Task statement: Retype the following material verbatim, preserving every line, heading and punctuation mark as it appears.

----------

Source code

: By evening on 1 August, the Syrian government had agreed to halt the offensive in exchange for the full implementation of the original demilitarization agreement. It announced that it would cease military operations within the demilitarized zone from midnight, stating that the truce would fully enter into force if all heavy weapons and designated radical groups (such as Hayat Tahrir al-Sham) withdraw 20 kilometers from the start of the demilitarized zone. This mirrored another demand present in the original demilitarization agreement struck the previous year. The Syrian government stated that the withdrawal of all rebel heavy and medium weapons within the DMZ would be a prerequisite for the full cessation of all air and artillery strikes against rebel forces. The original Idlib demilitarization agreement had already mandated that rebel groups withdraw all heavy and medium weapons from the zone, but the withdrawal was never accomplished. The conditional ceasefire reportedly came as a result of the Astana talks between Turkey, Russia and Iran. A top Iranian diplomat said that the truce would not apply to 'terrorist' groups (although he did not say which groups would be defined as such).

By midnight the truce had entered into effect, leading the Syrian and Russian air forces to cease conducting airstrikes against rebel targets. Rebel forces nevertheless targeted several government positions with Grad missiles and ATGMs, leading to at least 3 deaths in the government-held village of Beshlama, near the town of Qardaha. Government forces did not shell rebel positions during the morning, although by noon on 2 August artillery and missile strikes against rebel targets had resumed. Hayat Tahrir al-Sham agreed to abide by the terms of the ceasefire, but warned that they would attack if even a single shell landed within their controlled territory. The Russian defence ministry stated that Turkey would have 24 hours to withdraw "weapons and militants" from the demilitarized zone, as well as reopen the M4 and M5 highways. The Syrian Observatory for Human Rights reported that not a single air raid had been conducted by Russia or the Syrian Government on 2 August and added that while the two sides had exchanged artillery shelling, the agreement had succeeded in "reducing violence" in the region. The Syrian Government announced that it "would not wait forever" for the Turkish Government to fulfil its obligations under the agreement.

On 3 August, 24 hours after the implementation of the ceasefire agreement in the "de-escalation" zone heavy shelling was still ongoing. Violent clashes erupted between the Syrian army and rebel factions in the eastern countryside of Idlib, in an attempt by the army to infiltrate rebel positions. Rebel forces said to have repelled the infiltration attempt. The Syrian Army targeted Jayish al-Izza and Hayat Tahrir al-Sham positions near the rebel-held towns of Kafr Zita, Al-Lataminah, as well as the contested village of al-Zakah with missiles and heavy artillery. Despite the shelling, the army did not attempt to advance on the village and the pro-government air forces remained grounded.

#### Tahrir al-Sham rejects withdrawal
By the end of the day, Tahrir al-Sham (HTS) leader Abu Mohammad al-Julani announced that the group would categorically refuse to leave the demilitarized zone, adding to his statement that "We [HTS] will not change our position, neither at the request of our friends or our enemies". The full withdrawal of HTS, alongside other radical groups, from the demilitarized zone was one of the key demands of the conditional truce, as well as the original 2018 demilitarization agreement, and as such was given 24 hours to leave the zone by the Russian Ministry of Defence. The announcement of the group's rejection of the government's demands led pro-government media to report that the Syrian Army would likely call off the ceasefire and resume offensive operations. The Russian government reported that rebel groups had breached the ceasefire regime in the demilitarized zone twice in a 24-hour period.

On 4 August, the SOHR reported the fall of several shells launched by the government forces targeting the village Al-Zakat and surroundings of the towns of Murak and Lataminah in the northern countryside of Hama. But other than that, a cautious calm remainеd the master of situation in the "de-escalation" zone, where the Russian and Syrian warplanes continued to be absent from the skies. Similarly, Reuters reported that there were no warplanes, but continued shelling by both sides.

----------

Result for this exercise:
Source code

: By evening on 1 August, the Syrian government had agreed to halt the offensive in exchange for the full implementation of the original demilitarization agreement. It announced that it would cease military operations within the demilitarized zone from midnight, stating that the truce would fully enter into force if all heavy weapons and designated radical groups (such as Hayat Tahrir al-Sham) withdraw 20 kilometers from the start of the demilitarized zone. This mirrored another demand present in the original demilitarization agreement struck the previous year. The Syrian government stated that the withdrawal of all rebel heavy and medium weapons within the DMZ would be a prerequisite for the full cessation of all air and artillery strikes against rebel forces. The original Idlib demilitarization agreement had already mandated that rebel groups withdraw all heavy and medium weapons from the zone, but the withdrawal was never accomplished. The conditional ceasefire reportedly came as a result of the Astana talks between Turkey, Russia and Iran. A top Iranian diplomat said that the truce would not apply to 'terrorist' groups (although he did not say which groups would be defined as such).

By midnight the truce had entered into effect, leading the Syrian and Russian air forces to cease conducting airstrikes against rebel targets. Rebel forces nevertheless targeted several government positions with Grad missiles and ATGMs, leading to at least 3 deaths in the government-held village of Beshlama, near the town of Qardaha. Government forces did not shell rebel positions during the morning, although by noon on 2 August artillery and missile strikes against rebel targets had resumed. Hayat Tahrir al-Sham agreed to abide by the terms of the ceasefire, but warned that they would attack if even a single shell landed within their controlled territory. The Russian defence ministry stated that Turkey would have 24 hours to withdraw "weapons and militants" from the demilitarized zone, as well as reopen the M4 and M5 highways. The Syrian Observatory for Human Rights reported that not a single air raid had been conducted by Russia or the Syrian Government on 2 August and added that while the two sides had exchanged artillery shelling, the agreement had succeeded in "reducing violence" in the region. The Syrian Government announced that it "would not wait forever" for the Turkish Government to fulfil its obligations under the agreement.

On 3 August, 24 hours after the implementation of the ceasefire agreement in the "de-escalation" zone heavy shelling was still ongoing. Violent clashes erupted between the Syrian army and rebel factions in the eastern countryside of Idlib, in an attempt by the army to infiltrate rebel positions. Rebel forces said to have repelled the infiltration attempt. The Syrian Army targeted Jayish al-Izza and Hayat Tahrir al-Sham positions near the rebel-held towns of Kafr Zita, Al-Lataminah, as well as the contested village of al-Zakah with missiles and heavy artillery. Despite the shelling, the army did not attempt to advance on the village and the pro-government air forces remained grounded.

#### Tahrir al-Sham rejects withdrawal
By the end of the day, Tahrir al-Sham (HTS) leader Abu Mohammad al-Julani announced that the group would categorically refuse to leave the demilitarized zone, adding to his statement that "We [HTS] will not change our position, neither at the request of our friends or our enemies". The full withdrawal of HTS, alongside other radical groups, from the demilitarized zone was one of the key demands of the conditional truce, as well as the original 2018 demilitarization agreement, and as such was given 24 hours to leave the zone by the Russian Ministry of Defence. The announcement of the group's rejection of the government's demands led pro-government media to report that the Syrian Army would likely call off the ceasefire and resume offensive operations. The Russian government reported that rebel groups had breached the ceasefire regime in the demilitarized zone twice in a 24-hour period.

On 4 August, the SOHR reported the fall of several shells launched by the government forces targeting the village Al-Zakat and surroundings of the towns of Murak and Lataminah in the northern countryside of Hama. But other than that, a cautious calm remainеd the master of situation in the "de-escalation" zone, where the Russian and Syrian warplanes continued to be absent from the skies. Similarly, Reuters reported that there were no warplanes, but continued shelling by both sides.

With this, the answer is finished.